Gator Adaa, a University of Florida Bollywood dance fusion team was harassed during a rehearsal on Oct. 4. Two white men in their 30s, who might have been intoxicated, interrupted a Gator Adaa practice at Ben Hill Griffin Stadium.
“At first we went along with it, and we’re like ‘yeah, we’ll teach you some moves,’” team member Shaina Panchal said. “But it kind of became rather obnoxious and annoying when one of them decided to jump in when we were actually conducting practice and he decided to kind of make a mockery of our dancing style.”
After that, the other man who was standing to the side called Panchal and her teammates over and asked what Gator Adaa was about.
“I answered politely, you know ‘we’re a Bollywood dance fusion team, we compete nationally,” the fourthyear health sciences major said. “After that he got really confused he was like, ‘Oh, you’re a Bollywood dance fusion team, then why aren’t you in India?’”
The man assumed that Bollywood dancing only occurred in India, but Panchal explained that the team was “bringing their passion of Bollywood dancing to America.”
The man then responded, “Oh, like [an] invasive species?”
Panchal was shocked and couldn’t formulate a response.
“Looking back at it I wish I had at least tried to educate or tried to make him understand in the best way possible that what he said wasn’t ok,” Panchal said. “I know that this isn’t like an isolated incident and this probably happens to someone everyday, but I think my word of advice to anybody would be just to not remain silent, and if you have the opportunity to teach someone and spread cultural awareness on the spot,I feel like it most definitely should be done.”
Later that day, on October 4, Panchal made a Facebook post about the encounter.
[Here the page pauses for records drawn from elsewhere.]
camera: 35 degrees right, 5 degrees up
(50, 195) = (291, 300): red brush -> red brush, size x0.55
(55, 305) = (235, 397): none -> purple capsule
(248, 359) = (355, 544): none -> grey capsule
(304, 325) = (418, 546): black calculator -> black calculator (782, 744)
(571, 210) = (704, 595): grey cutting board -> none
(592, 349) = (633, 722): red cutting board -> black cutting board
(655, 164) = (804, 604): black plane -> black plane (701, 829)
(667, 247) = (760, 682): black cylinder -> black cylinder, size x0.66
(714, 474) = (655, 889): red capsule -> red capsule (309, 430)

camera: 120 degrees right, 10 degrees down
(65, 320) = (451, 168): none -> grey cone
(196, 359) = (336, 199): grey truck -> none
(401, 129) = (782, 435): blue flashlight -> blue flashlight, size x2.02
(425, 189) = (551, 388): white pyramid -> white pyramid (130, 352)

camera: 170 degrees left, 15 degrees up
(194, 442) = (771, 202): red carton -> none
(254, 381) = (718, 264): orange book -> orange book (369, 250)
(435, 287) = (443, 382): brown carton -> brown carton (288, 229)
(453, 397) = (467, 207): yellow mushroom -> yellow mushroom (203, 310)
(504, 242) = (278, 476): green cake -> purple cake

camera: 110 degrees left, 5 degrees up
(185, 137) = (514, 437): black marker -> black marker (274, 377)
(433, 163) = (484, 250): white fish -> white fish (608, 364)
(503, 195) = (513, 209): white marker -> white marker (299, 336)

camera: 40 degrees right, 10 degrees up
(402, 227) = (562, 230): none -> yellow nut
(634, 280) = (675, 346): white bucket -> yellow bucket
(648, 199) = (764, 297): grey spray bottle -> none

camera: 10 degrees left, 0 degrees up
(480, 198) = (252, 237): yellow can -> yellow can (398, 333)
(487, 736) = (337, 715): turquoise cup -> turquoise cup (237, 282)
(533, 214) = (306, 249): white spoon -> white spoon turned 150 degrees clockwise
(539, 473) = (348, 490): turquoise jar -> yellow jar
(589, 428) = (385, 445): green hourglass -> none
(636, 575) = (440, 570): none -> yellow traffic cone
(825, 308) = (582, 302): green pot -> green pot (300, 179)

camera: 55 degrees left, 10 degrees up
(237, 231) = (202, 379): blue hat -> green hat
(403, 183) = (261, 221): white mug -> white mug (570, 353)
The post has been shared over 293 times and liked over 2,300 times.
Due to difficulties in finding an enclosed space, Gator Adaa has been forced to practice outside.
“I’m not surprised that we had a runin with some racist individual outside the stadium,” Panchal said.
Gator Adaa has explored other places to practice other than outside the stadium, according to team co-captain Isha Kothari.
There are two dance rooms in the Reitz Union, but those are always booked for the entire semester and are relatively small, making them unsafe for stunts. On top of that, because Gator Adaa is part of the Indian Students Association at UF, all requests had to go through them, creating more barriers to getting a space.
“No matter how hard we pushed to try and get the room it would always fall through,” Panchal said.
Spaces such as the Broward basement charge $150 per booking, which the team could not afford because they have three practices a week, according to Kothari.
“It’s not fair that we’re forced to practice outside, especially all of last year;even if it’s raining, it’s really cold, around January, February time all of us, all the different teams, have to practice outside for long amounts of time, and that’s just because we can’t reserve rooms,” Kothari said.
Every semester, when the political parties put out their platforms, members of teams like Gator Adaa suggest more enclosed dance spaces for dance teams.
“We believe in taking this as far as it needs to go,” Kothari said.
As far as the next steps, Panchal has already met with the director of Asian Pacific Islander American Affairs, Krystie T. Nguyen, to fill out a bias education report and discuss emailing Vice President of Student Affairs David Parrott, who will be setting up a meeting with both Nguyen and Panchal next week. They will talk about how to prevent this from happening in the future and possibly finding a space to practice inside.
“There’s no reason for us to be subject to racial slurs and ignorance just because we’re a smaller minority team,” Kothari said.